The pH scale is a numerical scale that measures how acidic or alkaline a solution is. The scale ranges from 0 (very acidic) to 14 (very alkaline).
If you add the right amount of an acid to an alkali, it will form a neutral solution. The same holds true in reverse, if you add the right amount of an alkali to an acid solution, it will form a neutral solution.
This means that if we had something from the left side of the pH scale (an acid) and added the right volume of something from the right side of the pH scale (an alkali), we would eventually form a substance in the middle. We would form a neutral solution that has a pH of 7.
An indicator is a substance that changes colour in response to changes in pH. The pH of a solution can be measured using an indicator or a pH meter.
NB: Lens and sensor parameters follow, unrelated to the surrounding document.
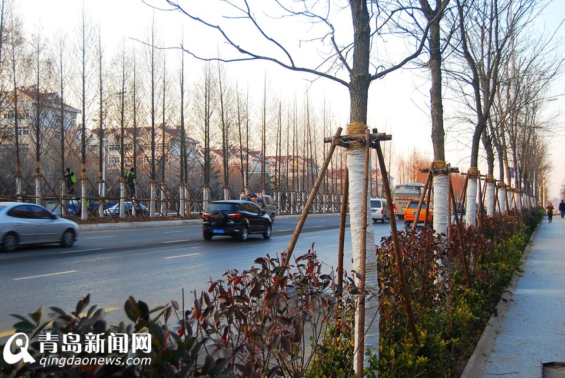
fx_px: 707
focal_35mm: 45
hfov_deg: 43.5
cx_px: 282
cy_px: 189
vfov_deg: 30.0
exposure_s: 1/100
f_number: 5
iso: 200
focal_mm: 30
A universal indicator is an acid-base indicator that can be used to determine the pH of a solution. When added to a solution, it produces a range of colours that can be compared to the pH indicator chart. This provides an accurate measurement of the solution’s pH.
When performing acid-base reactions, we can use universal indicators to determine when the reaction has reached a neutral state. If neutralisation has occurred, the solution should change to a green colour.
Litmus paper is paper that has been treated with a mixture of dyes. The two types of litmus paper are blue and red.
A pH meter is a more precise and accurate way to determine the acidity or basicity of a solution compared to using a universal indicator. When placed in a solution, it gives a numerical value representing the pH of the solution.
For example, if the reading is 2, the solution is acidic. The numerical data provided by the pH meter is more accurate than the colour-based method of using a universal indicator.